Get the ball rolling
Once you get to the spot it shouldn’t take long before somebody stops—unless you look unfriendly or dangerous, in which case the wait might be longer! Highway feeders are good but ideally you want to find a gas station in order to be able to ask people directly if they can take you with them. Ask everybody, even those you think will say no (unless you gut suggests otherwise). I’ve gotten the most unlikely rides by just asking around: A Dutch Army Officer in full military fatigues returning home from a NATO conference? Check. A German businessman driving a brand new Benz? Check. Punks, hippies, students. 18-wheelers, garbage trucks, luxury rides. Let the luck of the draw surprise you!
Experience and appreciate people’s generosity
Your driver could have offered the ride on one of the many ride-sharing platforms for cash, but he didn’t and picked you up instead. Depending on who you’re traveling with that might not be the end of it either. Food, coffee or tea, local currency, or even a place to sleep are all things that have been offered to me while on the road, especially while hitchhiking in the Eastern Part of Europe.
Being in the car with a local is particularly helpful in some situations: A Turkish truck driver named Hakan took care of all the visa formalities at the Bulgarian-Turkish border for me. Another thing they’ll give you is their time: In my experience, people will every now and then make detours and stop to show you some of their country. This will allow you to discover Europe beyond the major cities. In most cases you’ll just have to reciprocate their generosity with a bit of good conversation, a fair trade if you ask me.
Make some new friends
You might not be the only person waiting for a lift, and if you’re not, why not join forces? I met some pretty interesting and awesome people on the road, and even became close friends with some of them. Chance encounters happen, and your alliances might last longer than just one trip.
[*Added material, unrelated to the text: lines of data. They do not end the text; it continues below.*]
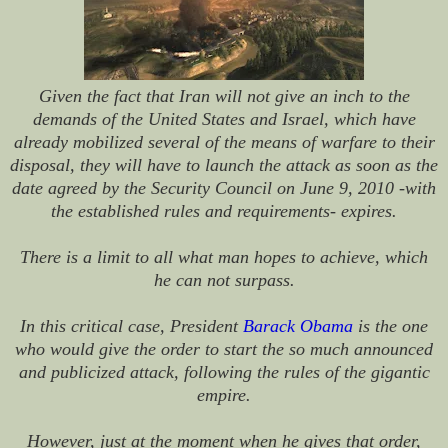
Given the fact that Iran will not give an inch to the
demands of the United States and Israel, which have
already mobilized several of the means of warfare to their
disposal, they will have to launch the attack as soon as the
date agreed by the Security Council on June 9, 2010 -with
the established rules and requirements- expires.
There is a limit to all what man hopes to achieve, which
he can not surpass.
In this critical case, President
Barack Obama
is the one
who would give the order to start the so much announced
and publicized attack, following the rules of the gigantic
empire.
However, just at the moment when he gives that order,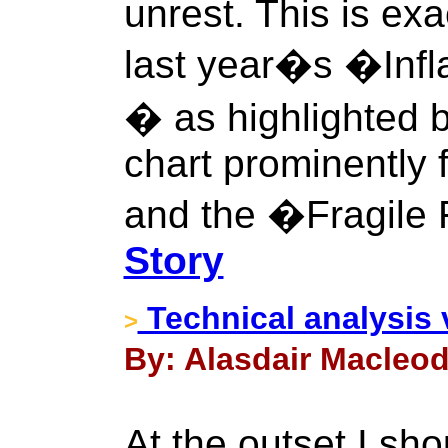
unrest. This is ex
last year�s �Infl
� as highlighted 
chart prominently f
and the �Fragile 
Story
Technical analysis 
>
By: Alasdair Macleod
At the outset I sho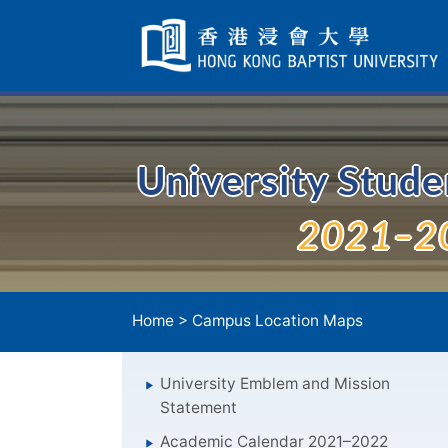
Skip
Navigation
selected
University Stud
2021–2
Home
>
Campus Location Maps
University Emblem and Mission
Statement
Academic Calendar 2021–2022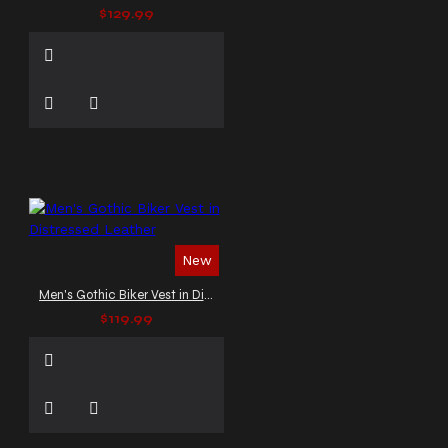
$129.99
New
Men's Gothic Biker Vest in Distressed Leather
$119.99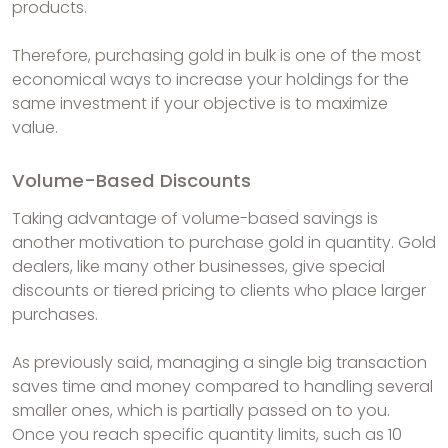
products.
Therefore, purchasing gold in bulk is one of the most
economical ways to increase your holdings for the
same investment if your objective is to maximize
value.
Volume-Based Discounts
Taking advantage of volume-based savings is
another motivation to purchase gold in quantity. Gold
dealers, like many other businesses, give special
discounts or tiered pricing to clients who place larger
purchases.
As previously said, managing a single big transaction
saves time and money compared to handling several
smaller ones, which is partially passed on to you.
Once you reach specific quantity limits, such as 10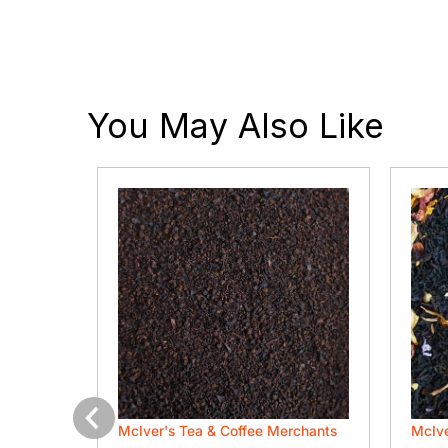
You May Also Like
rchants
McIver's Tea & Coffee Merchants
McIve
Previous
You and your driver might also hit it off. While some of your potential drivers won’t talk to you, either because they are not interested or because you have no language in common, most people will want to know something about you. Chances are they picked you up because of the company, especially if you’re not from there. Though there are always exceptions to the rule, be ready to provide some entertainment. Who knows, maybe you’ll make a new friend?
Think safety first
Now that you’re ready to try hitchhiking just remember to let your common sense be the final judge when somebody pulls over. Turning down a ride is perfectly fine if your instinct suggests against it.
I’ve never had a bad experience hitchhiking but am aware that others have. Generally speaking, it is unfortunately less safe for girls to hitchhike alone than for guys, but we are not exempt from danger either. If you’re a first timer you can also try it with a partner. You can use Couchsurfing to find one. And while hitchhiking is not about competing, there’s also an annual hitchhiking competition in Germany every August.
Most importantly, be prepared for the unexpected: I never expected to find myself stranded at a gas station in the outskirts of Edirne, Turkey at midnight but it did happen. That’s just the nature of the beast.
All in all, hitchhiking can be a very enriching experience, and anybody, including YOU, can do it. Try it when you travel, even if it’s only once. Just get out there and catch that ride!